CIVIL RIGHTS UPDATE: Court Upholds Ban on Gun Sales to Marijuana Card Holders.
The ruling by the 9th U.S. Circuit Court of Appeals in San Francisco came in a lawsuit filed by S. Rowan Wilson, a Nevada woman who said she tried to buy a firearm for self-defense in 2011 after having obtained a medical marijuana card.

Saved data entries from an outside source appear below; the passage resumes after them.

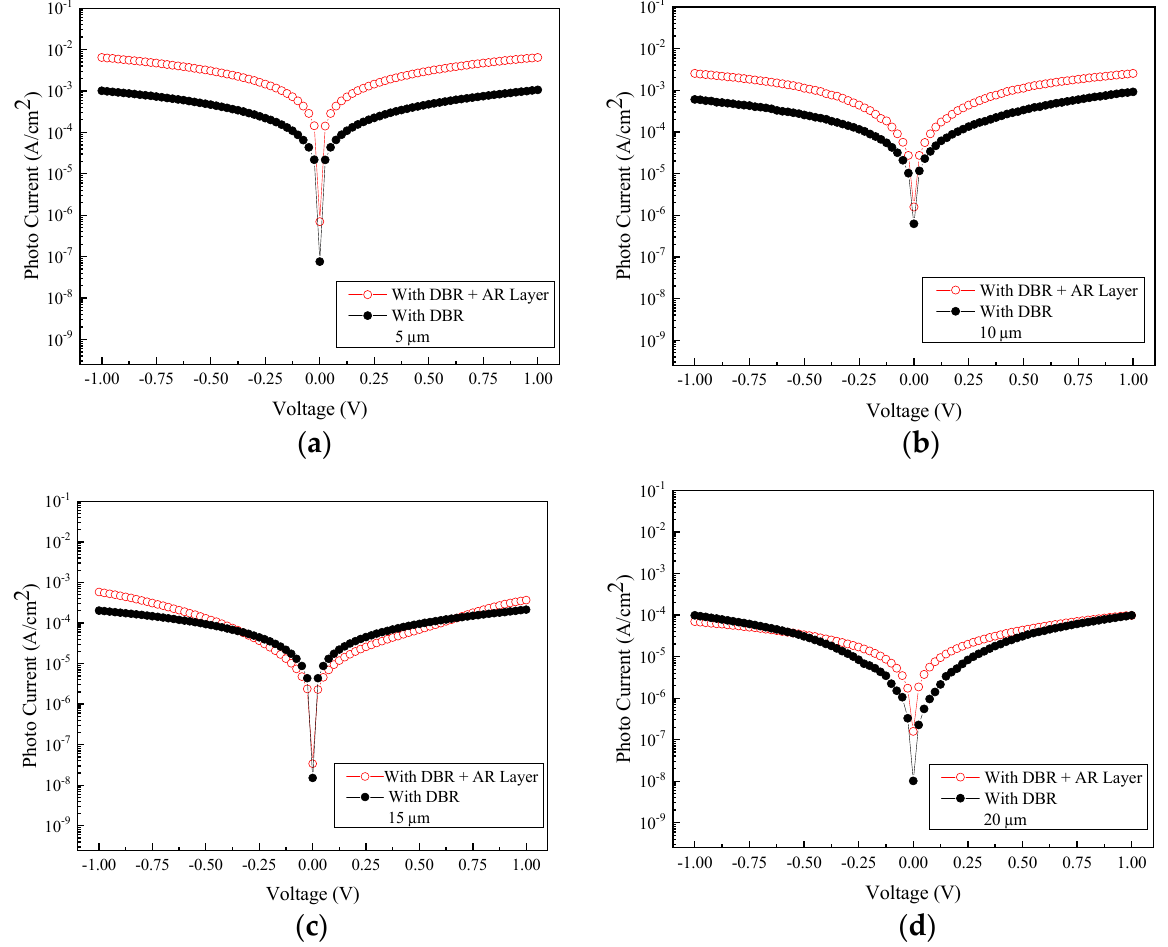
Figure 17. Comparison of photocurrents recorded before and after introducing the AR layers to the samples of different electrode sizes: ( a ) 5 µm, ( b ) 10 µm, ( c ) 15 µm, and ( d ) 20 µm. The normalized spectral responsivity is displayed in Figure 18. The photodetector exhibits responsivity at NIR (1800 to 2100 nm) with a sharp downfall beyond 1950–2000 nm, which is correlated to the absorption edge and bandgap of GeSn. Since the cutoff wave- length of Ge falls between 1550 and 1800 nm, alloying 8% Sn with Ge extends the absorption of our Ge 0.94 Sn 0.06 samples to the near NIR or close to 2000 nm wavelength, which has been empirically confirmed by the spectral responsivity measurement. To compare our results with other research teams’ published works based on the criteria of the metal- semiconductor-metal (MSM) and single GeSn absorption layer configurations, the 9% Sn-based MSM photodetectors fabricated by Son et al. earlier have managed to deliver the responsivities of 0.5 and 0.29 A/W at a wavelength of 1600 and 2033 nm at 2 V, respec- tively [25]. It appears that the highest responsivity (~1.3 A/W) achievable through our 8% Sn-based device with DBR and AR both included has an edge at a wavelength of 2000 nm and a bias voltage of 1 V. Furthermore, Ghosh et al. have realized a wide bandwidth in- frared detector with 4% Sn composition to cover a wavelength range of 1200 to 2100 nm [26]. The responsivity of their detector (in the mA/W level) peaks at the wavelength of 1200 nm and gradually dials down, and eventually levels off within a wavelength range of 1800 to 2100 nm when administering a bias voltage of 3 to 7 V. At 1 V, which is the voltage we have consistently used to characterize our detector’s responsivity at 2000 nm wavelength,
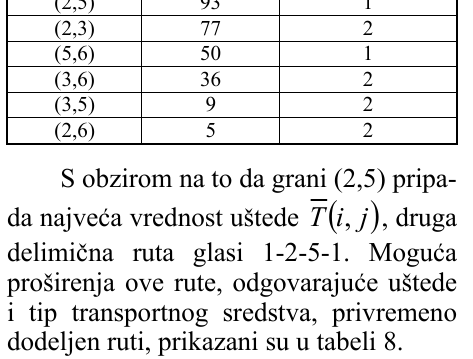
modifikovanog algoritma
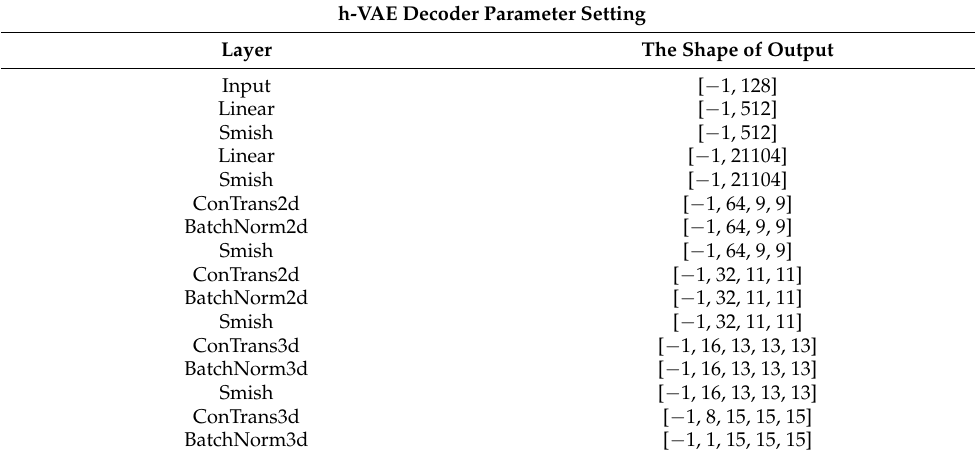
Table 7. The shape of layers in the h-VAE model for decoding.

The gun store refused, citing the federal rule banning the sale of firearms to illegal drug users.
Marijuana remains illegal under federal law, and the federal Bureau of Alcohol, Tobacco, Firearms and Explosives has told gun sellers they can assume that a person with a medical marijuana card uses the drug.
The 9th Circuit said in its 3-0 decision that Congress reasonably concluded that marijuana and other drug use “raises the risk of irrational or unpredictable behavior with which gun use should not be associated.”
The 9th Circuit would probably give its judicial blessing to most any reason to stop the sale of even a single firearm, but that’s not what’s interesting about this ruling.
Smokers with a “legitimate” need for THC in California and other medical marijuana states lose their 2nd Amendment rights simply for having a doctor’s prescription. But in states like Colorado and Washington, there would seem to be no similar infringement on recreational users who just enjoy getting high.